- What is expected
Exactness is required. Restate every entry as written.

- Working data
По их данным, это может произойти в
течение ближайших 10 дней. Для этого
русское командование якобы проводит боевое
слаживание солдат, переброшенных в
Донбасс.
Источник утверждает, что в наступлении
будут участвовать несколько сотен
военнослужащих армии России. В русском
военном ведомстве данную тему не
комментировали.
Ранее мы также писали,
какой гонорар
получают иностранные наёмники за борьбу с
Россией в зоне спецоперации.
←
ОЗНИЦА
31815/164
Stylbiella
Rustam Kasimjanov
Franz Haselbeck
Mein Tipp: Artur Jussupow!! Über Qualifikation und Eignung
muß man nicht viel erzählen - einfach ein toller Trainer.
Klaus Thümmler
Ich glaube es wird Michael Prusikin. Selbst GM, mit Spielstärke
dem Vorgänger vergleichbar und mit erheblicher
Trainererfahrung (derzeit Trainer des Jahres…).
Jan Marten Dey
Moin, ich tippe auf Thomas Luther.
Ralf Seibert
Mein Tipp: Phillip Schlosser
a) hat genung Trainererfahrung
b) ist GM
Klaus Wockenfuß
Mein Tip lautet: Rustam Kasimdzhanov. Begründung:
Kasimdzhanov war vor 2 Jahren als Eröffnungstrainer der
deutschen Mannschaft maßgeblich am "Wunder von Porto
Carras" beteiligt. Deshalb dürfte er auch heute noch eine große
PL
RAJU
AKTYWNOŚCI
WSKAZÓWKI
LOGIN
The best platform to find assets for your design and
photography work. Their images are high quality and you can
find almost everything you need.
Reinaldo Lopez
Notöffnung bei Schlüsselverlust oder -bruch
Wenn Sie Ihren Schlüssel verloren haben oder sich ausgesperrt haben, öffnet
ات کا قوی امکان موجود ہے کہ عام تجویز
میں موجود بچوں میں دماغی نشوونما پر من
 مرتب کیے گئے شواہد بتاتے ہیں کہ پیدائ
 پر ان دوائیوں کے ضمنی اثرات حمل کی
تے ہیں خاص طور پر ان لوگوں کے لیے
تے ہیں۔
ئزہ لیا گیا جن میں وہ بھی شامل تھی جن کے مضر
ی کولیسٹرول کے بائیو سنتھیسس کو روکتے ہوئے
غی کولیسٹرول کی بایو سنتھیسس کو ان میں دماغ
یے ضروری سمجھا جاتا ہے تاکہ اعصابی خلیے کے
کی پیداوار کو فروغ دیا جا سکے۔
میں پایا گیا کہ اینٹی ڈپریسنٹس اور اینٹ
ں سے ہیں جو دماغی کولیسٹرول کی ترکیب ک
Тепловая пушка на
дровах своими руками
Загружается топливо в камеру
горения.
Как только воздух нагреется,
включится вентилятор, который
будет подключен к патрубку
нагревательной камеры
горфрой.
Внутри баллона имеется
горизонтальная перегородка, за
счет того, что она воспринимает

- Written response
По их данным, это может произойти в
течение ближайших 10 дней. Для этого
русское командование якобы проводит боевое
слаживание солдат, переброшенных в
Донбасс.
Источник утверждает, что в наступлении
будут участвовать несколько сотен
военнослужащих армии России. В русском
военном ведомстве данную тему не
комментировали.
Ранее мы также писали,
какой гонорар
получают иностранные наёмники за борьбу с
Россией в зоне спецоперации.
←
ОЗНИЦА
31815/164
Stylbiella
Rustam Kasimjanov
Franz Haselbeck
Mein Tipp: Artur Jussupow!! Über Qualifikation und Eignung
muß man nicht viel erzählen - einfach ein toller Trainer.
Klaus Thümmler
Ich glaube es wird Michael Prusikin. Selbst GM, mit Spielstärke
dem Vorgänger vergleichbar und mit erheblicher
Trainererfahrung (derzeit Trainer des Jahres…).
Jan Marten Dey
Moin, ich tippe auf Thomas Luther.
Ralf Seibert
Mein Tipp: Phillip Schlosser
a) hat genung Trainererfahrung
b) ist GM
Klaus Wockenfuß
Mein Tip lautet: Rustam Kasimdzhanov. Begründung:
Kasimdzhanov war vor 2 Jahren als Eröffnungstrainer der
deutschen Mannschaft maßgeblich am "Wunder von Porto
Carras" beteiligt. Deshalb dürfte er auch heute noch eine große
PL
RAJU
AKTYWNOŚCI
WSKAZÓWKI
LOGIN
The best platform to find assets for your design and
photography work. Their images are high quality and you can
find almost everything you need.
Reinaldo Lopez
Notöffnung bei Schlüsselverlust oder -bruch
Wenn Sie Ihren Schlüssel verloren haben oder sich ausgesperrt haben, öffnet
ات کا قوی امکان موجود ہے کہ عام تجویز
میں موجود بچوں میں دماغی نشوونما پر من
 مرتب کیے گئے شواہد بتاتے ہیں کہ پیدائ
 پر ان دوائیوں کے ضمنی اثرات حمل کی
تے ہیں خاص طور پر ان لوگوں کے لیے
تے ہیں۔
ئزہ لیا گیا جن میں وہ بھی شامل تھی جن کے مضر
ی کولیسٹرول کے بائیو سنتھیسس کو روکتے ہوئے
غی کولیسٹرول کی بایو سنتھیسس کو ان میں دماغ
یے ضروری سمجھا جاتا ہے تاکہ اعصابی خلیے کے
کی پیداوار کو فروغ دیا جا سکے۔
میں پایا گیا کہ اینٹی ڈپریسنٹس اور اینٹ
ں سے ہیں جو دماغی کولیسٹرول کی ترکیب ک
Тепловая пушка на
дровах своими руками
Загружается топливо в камеру
горения.
Как только воздух нагреется,
включится вентилятор, который
будет подключен к патрубку
нагревательной камеры
горфрой.
Внутри баллона имеется
горизонтальная перегородка, за
счет того, что она воспринимает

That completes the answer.